Durante dos meses de intenso trabajo, Teatro del Ingenio ha reunido un equipo de elite, no solo por la calidad actoral de sus miembros, sino también por su calidad humana. Actores de escuelas, generaciones y países diferentes se han unido a la pasión de Liliam Vega para, jornada tras jornada, dibujar con un trazo común esta puesta en escena.

Marta Velasco es una actriz cerebral, maneja los hilos de su personaje en su contexto histórico, lo cuestiona y después nos regala una Madre repleta de matices, de dureza y de fragilidad. Este personaje representa todo el mundo lorquiano, el matriarcado, la tradición, el dolor, el encierro, y Marta nos entrega una interpretación exquisitamente dibujada.

Orlando Casín es un lobo del teatro, maneja su personaje con absoluta credibilidad y se desborda ante el dolor, sin miedo, en un Padre bautizado con sabiduría y sensibilidad, y el público se lo agradece.
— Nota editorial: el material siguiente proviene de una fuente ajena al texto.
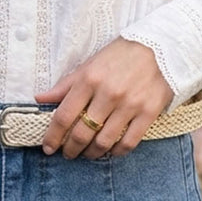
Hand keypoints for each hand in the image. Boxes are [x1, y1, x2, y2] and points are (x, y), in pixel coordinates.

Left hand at [35, 38, 173, 160]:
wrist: (161, 47)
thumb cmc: (121, 54)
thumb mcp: (90, 63)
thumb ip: (66, 84)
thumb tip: (40, 98)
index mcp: (89, 79)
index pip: (64, 115)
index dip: (53, 136)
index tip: (48, 147)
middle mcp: (108, 93)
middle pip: (82, 133)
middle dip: (70, 149)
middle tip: (67, 154)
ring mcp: (129, 105)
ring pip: (103, 142)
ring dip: (91, 153)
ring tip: (86, 154)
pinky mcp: (148, 113)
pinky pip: (128, 143)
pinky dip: (116, 152)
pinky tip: (110, 151)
Rosalinda Rodríguez con su Adela se abre un espacio en la escena de Miami, impregna su personaje de alegría y humor, vitaliza a Adela con una excelente gestualidad, voz y frescura.
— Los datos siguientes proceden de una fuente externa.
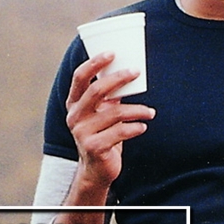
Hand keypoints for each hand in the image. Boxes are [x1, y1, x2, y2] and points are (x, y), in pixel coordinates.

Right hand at [66, 52, 154, 194]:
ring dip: (137, 110)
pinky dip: (135, 128)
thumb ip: (108, 97)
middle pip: (97, 91)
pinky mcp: (95, 148)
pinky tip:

Jorge Álvarez es un actor meticuloso, apoya su personaje no solo con la palabra, sino con una excelente plasticidad, y nos regala un memorable Novio.

Silveria es el hilo conductor en esta puesta en escena, Rocío Carmona le da vida a esta adivinadora-mendiga-luna con una corporalidad precisa, que la lleva por los caminos del miedo y el sueño, con un efectivo uso de la voz. Con este personaje Rocío muestra su adultez en el teatro.
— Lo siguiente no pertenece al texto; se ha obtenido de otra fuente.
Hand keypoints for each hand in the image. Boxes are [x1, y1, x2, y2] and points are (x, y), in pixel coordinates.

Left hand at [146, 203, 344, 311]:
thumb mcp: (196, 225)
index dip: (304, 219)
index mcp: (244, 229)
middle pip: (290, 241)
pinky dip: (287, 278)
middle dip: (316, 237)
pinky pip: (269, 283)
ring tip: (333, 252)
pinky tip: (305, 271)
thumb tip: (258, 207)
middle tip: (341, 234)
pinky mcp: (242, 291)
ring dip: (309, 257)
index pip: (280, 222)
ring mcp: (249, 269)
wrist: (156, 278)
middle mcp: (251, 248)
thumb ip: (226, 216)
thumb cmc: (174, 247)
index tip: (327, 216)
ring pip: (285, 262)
Marisol Correa, con su Mujer, retrata el dolor con convicción y fiereza. Es una actriz que ha hecho mucho reír, pero que hoy también sabe hacer llorar. Se mueve con seguridad, y su escena con Leonardo está excelentemente resuelta, no solo con belleza sino con actuación.

Bodas de sangre es una de las obras más representadas de Lorca desde la década del 30 hasta la fecha y muchas actrices han sido Novia. Sin embargo, Sonya Smith, con fragilidad y preciosismo, le impregna al personaje un matiz diferente. Con elegancia y precisión en su gestualidad, apoyada en el uso de sus manos, borda un personaje creíble y sincero. Y sus escenas de amor con Leonardo se mueven en un plano que limita con lo real maravilloso.

"El talento no es estático, sino que fluye de acuerdo con muchas circunstancias", escribió Peter Brook. Y Gabriel Porras, con su entusiasmo y profesionalidad, impregna seguridad al equipo, teje a su Leonardo con dolor y amargura, y le da credibilidad ante un público expectante.

El apoyo de las Ninfas, Luis Nalerio, Carina Cortés, Gina Manjarrez y Naraai Ortiz es imprescindible para configurar el discurso onírico de la directora, guiados por la constancia y la maestría del coreógrafo Rubén Romeu.

Un efectivo y magistral diseño de luces de Ricardo Rodríguez secunda la visión de realidad- irrealidad en la puesta en escena, junto a la escenografía de Abel Rendón e Iván Galindo, que gráficamente ilustran el dilema de las familias. Los niños Alejandro y Leslie representan, no solo la posibilidad en la reconciliación futura, sino también la continuación de esta escuela que día a día construye Liliam Vega.

Esta puesta ha constituido no solo una fiesta visual para la escena de Miami, sino que también ha sido una rica experiencia colectiva para una compañía en proceso de crecimiento.

 

 


Bodas de sangre tiene su última función hoy, domingo 10 de junio, 5 pm, en el  Teatro Trial, 3715 SW 8th St, Coral Gables, Miami, FL 33134.